### [Task goal]
Search the material below for the word "DateTime". Copy every line where it is found.

### [Entries supplied]

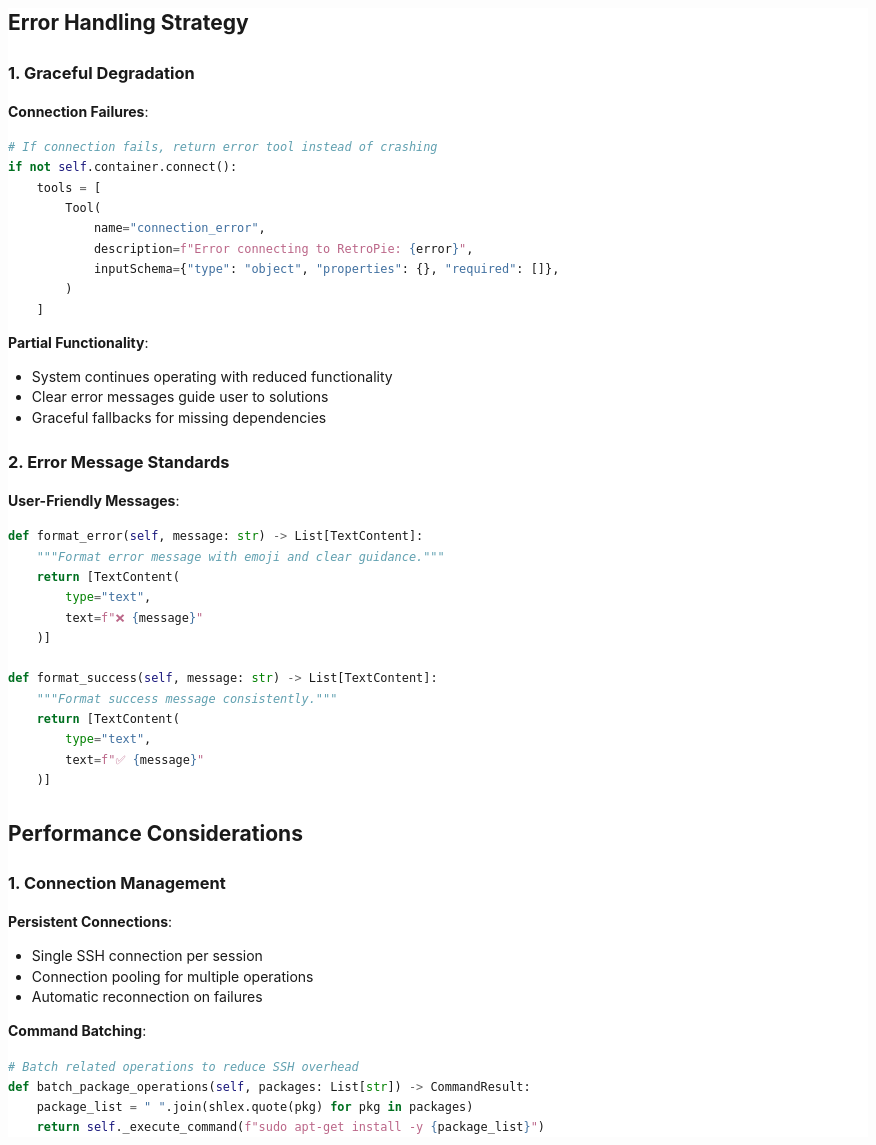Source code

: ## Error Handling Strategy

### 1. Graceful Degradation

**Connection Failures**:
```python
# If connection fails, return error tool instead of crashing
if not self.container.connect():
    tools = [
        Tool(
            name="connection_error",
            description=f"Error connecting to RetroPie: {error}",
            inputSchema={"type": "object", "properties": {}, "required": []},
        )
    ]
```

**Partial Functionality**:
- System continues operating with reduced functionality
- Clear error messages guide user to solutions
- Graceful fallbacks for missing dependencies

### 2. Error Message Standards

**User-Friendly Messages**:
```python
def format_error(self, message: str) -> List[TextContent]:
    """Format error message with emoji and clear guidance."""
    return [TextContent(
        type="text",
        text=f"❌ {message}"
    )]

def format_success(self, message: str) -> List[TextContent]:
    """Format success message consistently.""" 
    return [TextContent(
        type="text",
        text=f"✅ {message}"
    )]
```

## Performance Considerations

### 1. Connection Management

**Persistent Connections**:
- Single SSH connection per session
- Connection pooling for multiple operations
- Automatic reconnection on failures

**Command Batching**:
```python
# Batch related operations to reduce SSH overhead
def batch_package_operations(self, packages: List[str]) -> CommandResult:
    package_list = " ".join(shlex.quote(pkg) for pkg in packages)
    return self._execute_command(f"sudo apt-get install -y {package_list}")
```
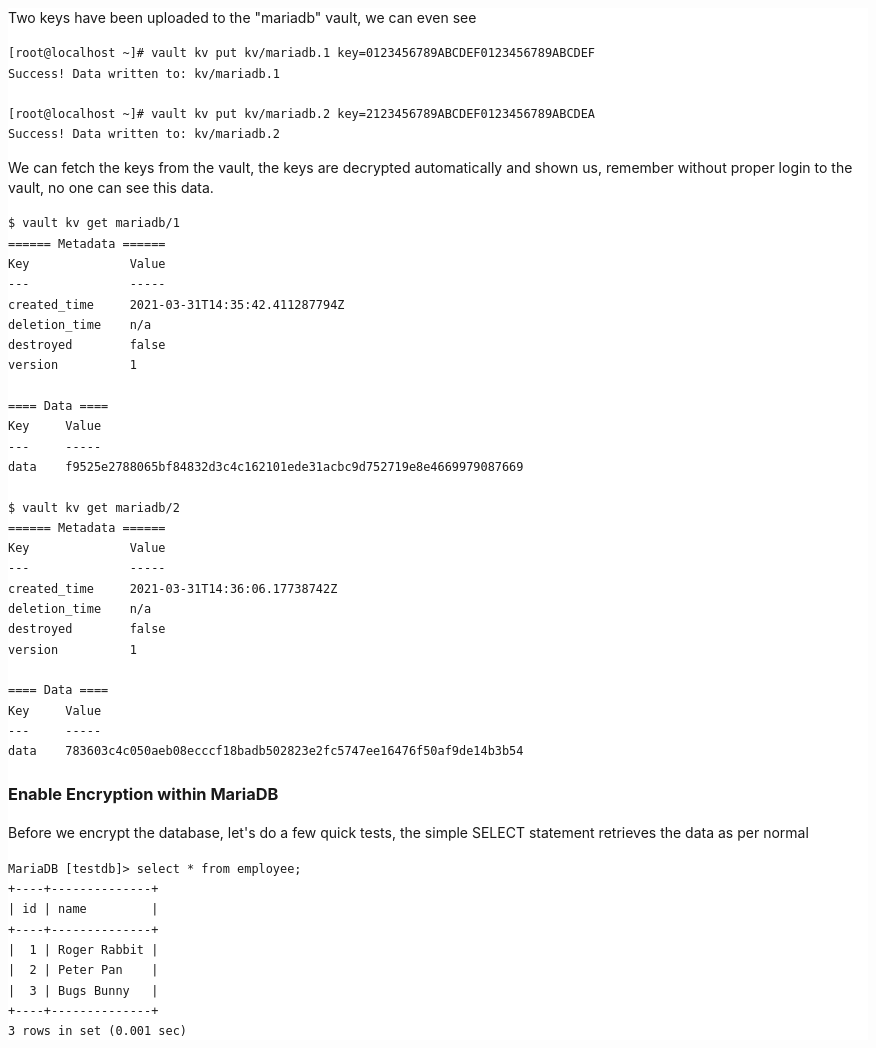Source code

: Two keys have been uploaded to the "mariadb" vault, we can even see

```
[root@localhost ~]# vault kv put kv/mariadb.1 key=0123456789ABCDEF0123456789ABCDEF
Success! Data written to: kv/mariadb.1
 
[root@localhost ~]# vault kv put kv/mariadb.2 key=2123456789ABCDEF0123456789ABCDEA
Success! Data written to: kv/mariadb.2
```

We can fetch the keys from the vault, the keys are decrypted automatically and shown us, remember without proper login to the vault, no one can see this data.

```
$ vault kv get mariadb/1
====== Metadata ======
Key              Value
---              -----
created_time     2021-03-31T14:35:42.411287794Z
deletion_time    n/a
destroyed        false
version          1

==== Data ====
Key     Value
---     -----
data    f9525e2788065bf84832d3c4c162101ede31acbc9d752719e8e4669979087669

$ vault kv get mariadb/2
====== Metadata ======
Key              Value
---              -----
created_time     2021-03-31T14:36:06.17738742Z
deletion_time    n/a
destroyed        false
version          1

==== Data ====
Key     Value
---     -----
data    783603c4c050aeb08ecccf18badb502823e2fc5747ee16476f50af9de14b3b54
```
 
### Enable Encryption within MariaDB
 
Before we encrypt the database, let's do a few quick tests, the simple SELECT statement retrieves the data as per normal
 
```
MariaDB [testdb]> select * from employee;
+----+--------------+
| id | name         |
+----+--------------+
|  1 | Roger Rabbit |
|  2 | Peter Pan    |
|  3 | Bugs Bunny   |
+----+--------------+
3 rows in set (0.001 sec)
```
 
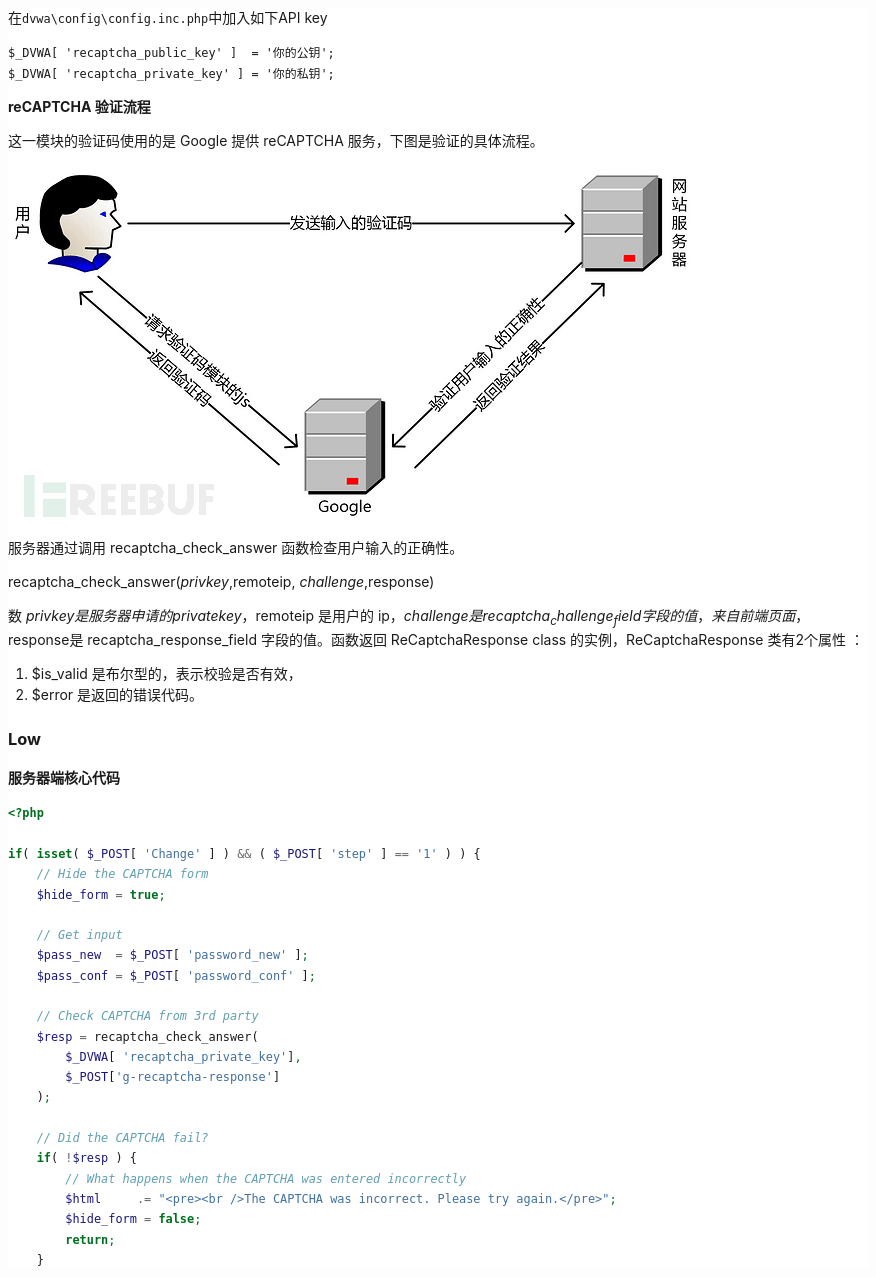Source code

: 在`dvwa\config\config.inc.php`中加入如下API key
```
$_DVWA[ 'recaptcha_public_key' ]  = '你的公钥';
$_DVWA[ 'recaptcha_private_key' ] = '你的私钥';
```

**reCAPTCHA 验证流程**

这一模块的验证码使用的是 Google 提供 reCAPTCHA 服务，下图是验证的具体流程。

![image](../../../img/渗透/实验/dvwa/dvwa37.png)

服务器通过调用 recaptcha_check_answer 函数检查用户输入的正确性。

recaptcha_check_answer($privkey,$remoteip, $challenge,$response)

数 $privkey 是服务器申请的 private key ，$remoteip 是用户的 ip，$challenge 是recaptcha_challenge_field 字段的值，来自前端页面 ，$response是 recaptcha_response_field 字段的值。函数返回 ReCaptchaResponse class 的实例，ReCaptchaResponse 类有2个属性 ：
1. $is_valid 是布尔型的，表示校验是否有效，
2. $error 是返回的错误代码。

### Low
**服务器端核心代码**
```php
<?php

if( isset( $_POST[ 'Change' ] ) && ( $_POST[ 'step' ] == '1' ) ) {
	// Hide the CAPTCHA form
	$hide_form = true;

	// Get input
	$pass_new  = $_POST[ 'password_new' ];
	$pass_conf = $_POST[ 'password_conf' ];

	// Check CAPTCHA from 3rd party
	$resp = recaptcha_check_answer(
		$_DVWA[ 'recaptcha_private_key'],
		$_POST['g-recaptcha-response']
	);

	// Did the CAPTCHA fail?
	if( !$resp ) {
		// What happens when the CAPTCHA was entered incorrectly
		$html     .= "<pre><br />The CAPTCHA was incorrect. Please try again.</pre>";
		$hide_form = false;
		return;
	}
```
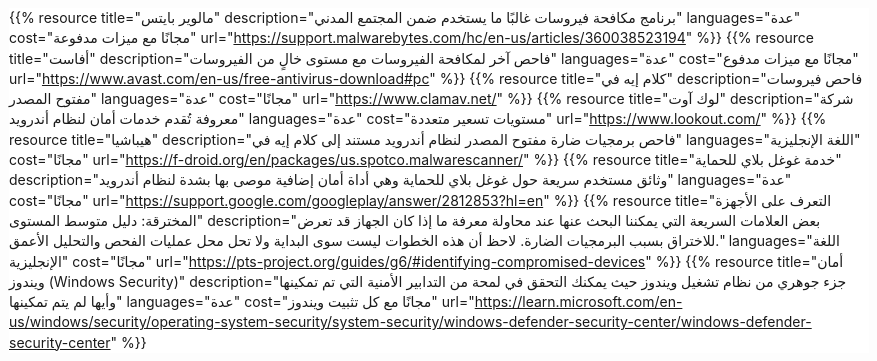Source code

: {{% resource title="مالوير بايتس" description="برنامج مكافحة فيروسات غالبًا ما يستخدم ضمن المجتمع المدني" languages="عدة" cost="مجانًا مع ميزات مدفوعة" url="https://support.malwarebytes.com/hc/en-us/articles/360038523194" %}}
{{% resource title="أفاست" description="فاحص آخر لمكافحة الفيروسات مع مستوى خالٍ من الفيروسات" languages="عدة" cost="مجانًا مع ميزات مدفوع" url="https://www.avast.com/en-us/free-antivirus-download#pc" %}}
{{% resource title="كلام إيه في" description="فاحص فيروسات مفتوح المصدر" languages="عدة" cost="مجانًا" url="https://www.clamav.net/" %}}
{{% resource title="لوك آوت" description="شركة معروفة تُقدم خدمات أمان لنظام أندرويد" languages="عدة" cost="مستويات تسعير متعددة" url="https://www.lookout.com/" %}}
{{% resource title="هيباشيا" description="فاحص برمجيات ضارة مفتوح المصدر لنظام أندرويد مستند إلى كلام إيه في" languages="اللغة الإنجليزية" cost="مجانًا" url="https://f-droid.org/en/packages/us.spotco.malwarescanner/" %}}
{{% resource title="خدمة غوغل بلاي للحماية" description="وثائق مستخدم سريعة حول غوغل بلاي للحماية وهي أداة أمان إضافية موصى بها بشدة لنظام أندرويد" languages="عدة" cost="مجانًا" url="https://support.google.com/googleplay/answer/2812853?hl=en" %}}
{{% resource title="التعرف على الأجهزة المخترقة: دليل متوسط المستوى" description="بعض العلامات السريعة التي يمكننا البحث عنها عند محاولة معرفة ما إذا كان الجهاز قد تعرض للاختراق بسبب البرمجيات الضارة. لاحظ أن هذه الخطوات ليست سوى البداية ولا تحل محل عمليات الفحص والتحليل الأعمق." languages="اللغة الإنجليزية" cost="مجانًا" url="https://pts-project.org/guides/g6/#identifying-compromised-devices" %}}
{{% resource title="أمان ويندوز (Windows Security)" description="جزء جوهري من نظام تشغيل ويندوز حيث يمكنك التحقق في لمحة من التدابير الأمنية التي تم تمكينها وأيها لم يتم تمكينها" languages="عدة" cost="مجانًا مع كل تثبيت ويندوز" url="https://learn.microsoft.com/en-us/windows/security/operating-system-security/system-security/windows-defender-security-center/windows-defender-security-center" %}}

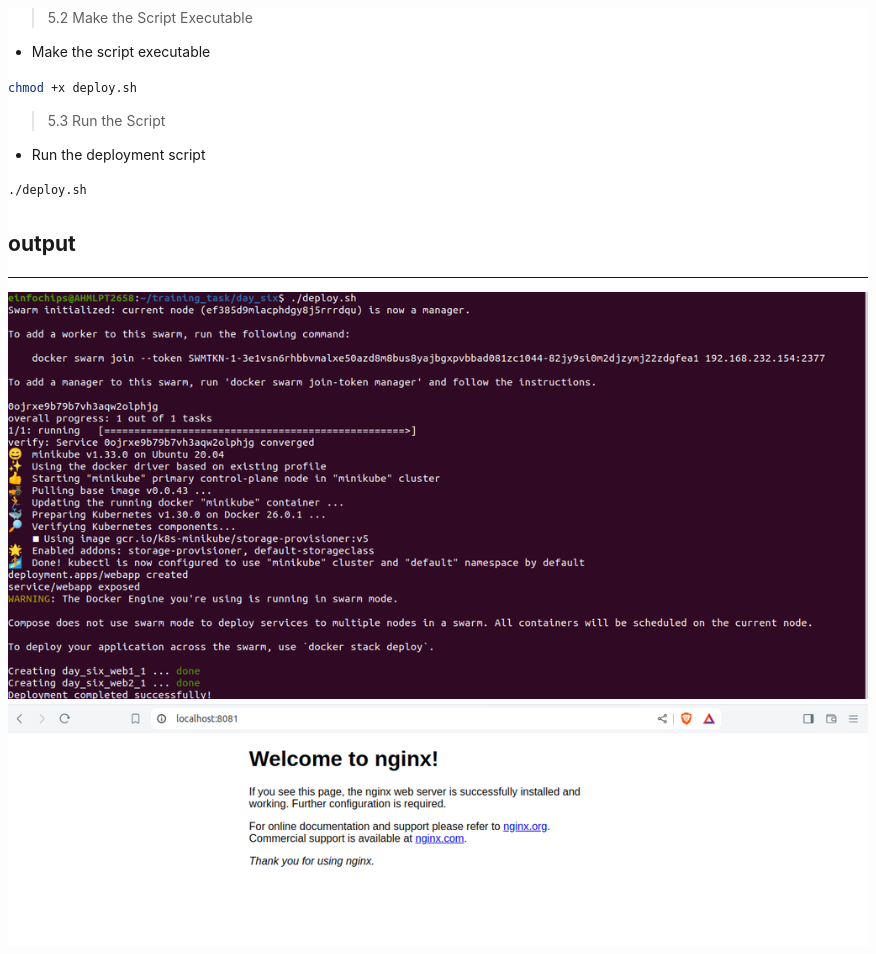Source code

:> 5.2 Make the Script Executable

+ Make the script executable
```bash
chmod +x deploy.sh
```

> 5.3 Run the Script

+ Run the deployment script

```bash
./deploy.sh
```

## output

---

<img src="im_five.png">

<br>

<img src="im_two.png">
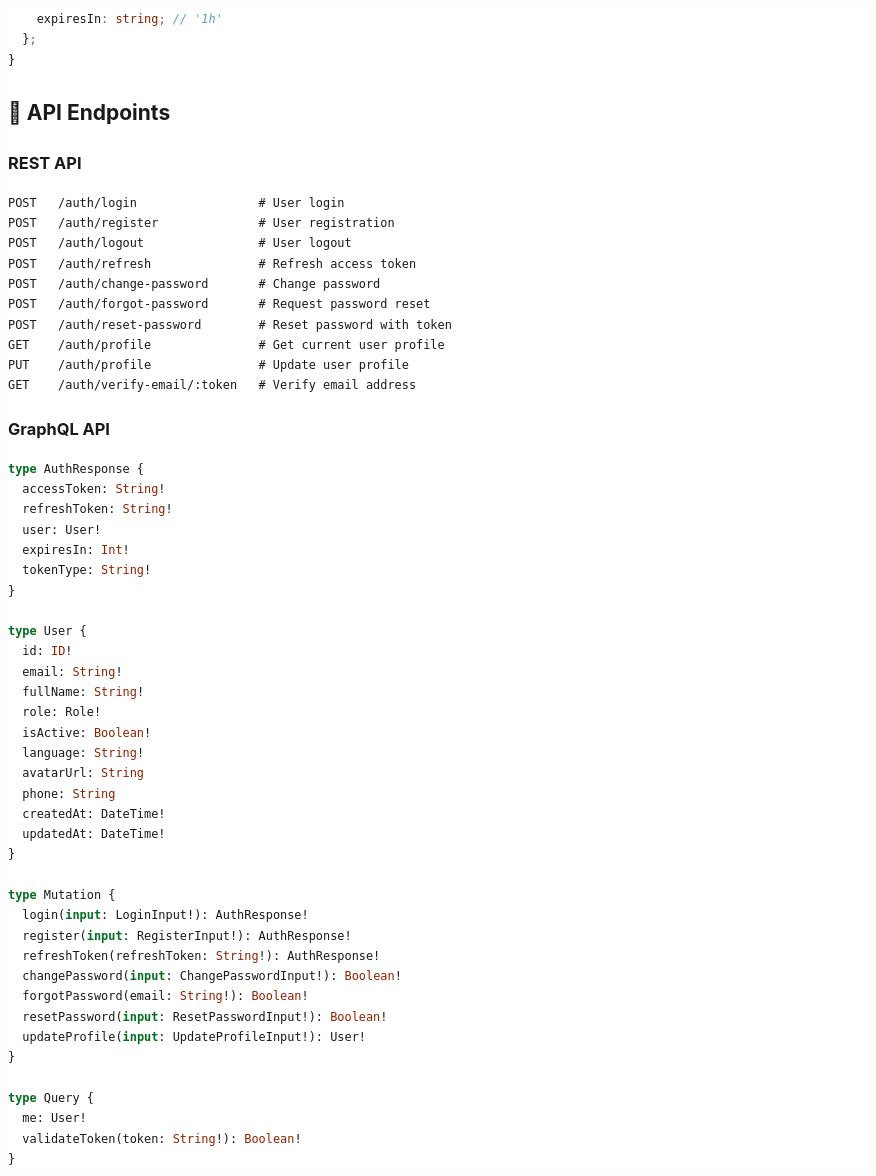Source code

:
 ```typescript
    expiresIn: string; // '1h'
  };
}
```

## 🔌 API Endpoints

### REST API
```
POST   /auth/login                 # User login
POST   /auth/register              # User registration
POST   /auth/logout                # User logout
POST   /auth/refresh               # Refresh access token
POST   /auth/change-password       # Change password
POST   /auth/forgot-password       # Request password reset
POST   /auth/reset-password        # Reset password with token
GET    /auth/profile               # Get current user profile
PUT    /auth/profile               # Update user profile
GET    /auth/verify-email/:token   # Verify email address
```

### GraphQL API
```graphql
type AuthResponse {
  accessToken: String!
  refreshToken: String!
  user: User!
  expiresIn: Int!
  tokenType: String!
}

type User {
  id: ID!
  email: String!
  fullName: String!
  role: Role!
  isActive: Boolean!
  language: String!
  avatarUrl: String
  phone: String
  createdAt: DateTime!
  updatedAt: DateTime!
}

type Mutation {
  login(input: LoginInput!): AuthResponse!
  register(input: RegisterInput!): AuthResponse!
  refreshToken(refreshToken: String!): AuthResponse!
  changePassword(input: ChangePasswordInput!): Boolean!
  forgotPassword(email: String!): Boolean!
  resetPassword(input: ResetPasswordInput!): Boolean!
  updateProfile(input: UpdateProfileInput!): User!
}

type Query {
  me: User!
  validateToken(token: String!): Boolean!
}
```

### [Exercise solution]
  createdAt: DateTime!
  updatedAt: DateTime!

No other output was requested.